= Academy of Applied Pharmaceutical Sciences =

AAPS College of Health, Science and Technology is an English-language private post-secondary career college, with campuses in North York and Mississauga, Ontario. It was founded as the Academy of Applied Pharmaceutical Sciences (AAPS) Inc. in 2003, rebranding to its current name in early 2026.

2013 and 2023 reports found that, in comparison to other colleges in the sector, graduates of the college are less likely to become employed in their field of study.

== History ==

AAPS was founded in 2003 by Dr. Barghian and Laleh Bighash, whose combined vision was to integrate a simulated work environment into an academic setting. The overall purpose of this type of learning scheme was to enhance students' abilities to launch their post-degree professional careers in the pharmaceutical industry.

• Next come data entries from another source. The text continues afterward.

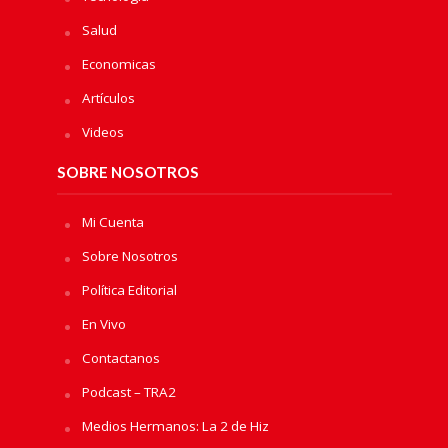
Salud
Economicas
Artículos
Videos
SOBRE NOSOTROS
Mi Cuenta
Sobre Nosotros
Política Editorial
En Vivo
Contactanos
Podcast – TRA2
Medios Hermanos: La 2 de Hiz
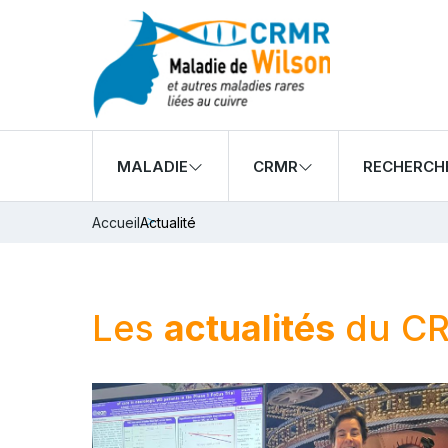
MALADIE
CRMR
RECHERCH
Accueil
Actualité
Les
actualités
du C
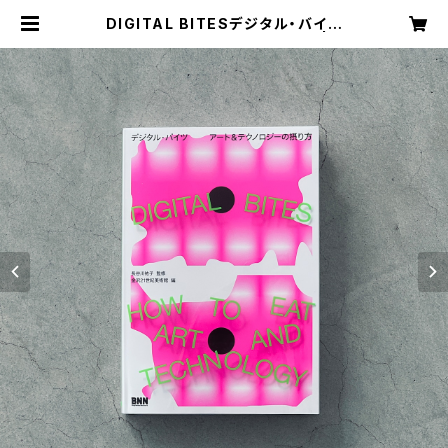
DIGITAL BITESデジタル・バイツ
アート＆テクノロジーの摂り方 | 金
沢21世紀美術館ミュージアムショップ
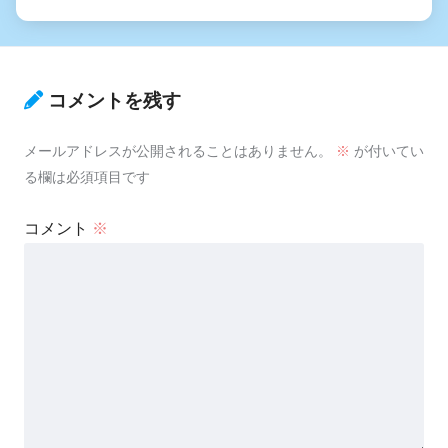
コメントを残す
メールアドレスが公開されることはありません。
※
が付いてい
る欄は必須項目です
コメント
※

Student enrolment at AAPS averages 100–120 students per academic year. The student graduation rate is 98%, and the post-graduation employment rate is 85%, both of which are among the highest rates compared other pharmaceutical industry training schools.

According to a Forum Research study prepared for the Government of Ontario, based on data from 2013, AAPS had an 88.3% graduation rate but only 38.1% of graduates found employment and only 23.8% of graduates found work in their field of study – the latter figure being less than half the average rate for private career colleges. Graduates of the diploma program in clinical research fared the worst, with only 12.5% finding employment in their field of study.

According to an Ontario Ministry of Colleges report using 2023 data, AAPS had an 82.3% graduation rate with a 71.4% graduate employment rate, but only 42.9% of graduates found employment in their field of study – more than 10% below the average for their educational sector. Of the graduates who could be contacted, 77.1% reported that they were satisfied with their college experience. Two months after this report was published, AAPS rebranded itself.

===Notable events===
- 2003: Dr. Barghian and Laleh Bighash found and establish the Academy of Applied Pharmaceutical Sciences (AAPS) Inc.
- 2004: AAPS becomes the first private career college to offer a diploma program in Professional Regulatory Affairs.
- 2005: AAPS launched the Continuing Education unit, providing workshop, courses, and certificate training for pharmaceutical industry careers.
- 2007: AAPS becomes the first private career college to offer a diploma program in clinical research.
- 2009: AAPS becomes first career college in Canada to offer diploma programs in food safety and quality
- 2010: AAPS launches online courses and online certificate programs
- 2014: AAPS becomes the first private career college in Canada to offer a ministry approved diploma program in professional clinical research and pharmacovigilance

== Programs ==

The courses and programs offered at AAPS range across various disciplines within Life Science and Pharmaceutical training, including:

- Professional Diploma in Clinical Research and Pharmacovigilance
- Canadian Registered Nurse Examination (CRNE) Preparation
- Certificate Programs that include over 150 courses in the areas of Pharmaceutical Sales, Project Management, Validation, Six Sigma, High Performance Liquid Chromatography (HPLC), and Pharmaceutical Laboratory.
- Diploma Programs:
  - Food Safety and Quality
  - Pharmaceutical Quality Assurance and Quality Control
  - Pharmaceutical Quality Control
  - Regulatory Affairs
  - Clinical Research and Pharmacovigilance
- Workshops and Free Live Webinar Programs on various pharmacy and business-related topics

== Facilities ==

AAPS has three on-site facilities in order to expose students to laboratory environments and protocol. Students work independently and are given the opportunity to work directly with materials and equipment, as well as to run various experiments and tests. Each of the three facilities is dedicated to a particular domain:

- Pharmaceutical Laboratory: fully equipped for students to perform tests on pharmaceutical raw material, in-process material and finished products.
- Analytical Chemistry Laboratory: includes sample preparation station, wet chemistry testing station, physical chemistry testing station, HPLC, UV, IR, Autotitrators, pH meters.
- Microbiology Laboratory: dedicated to microbiological, pathogenic and food allergen testing.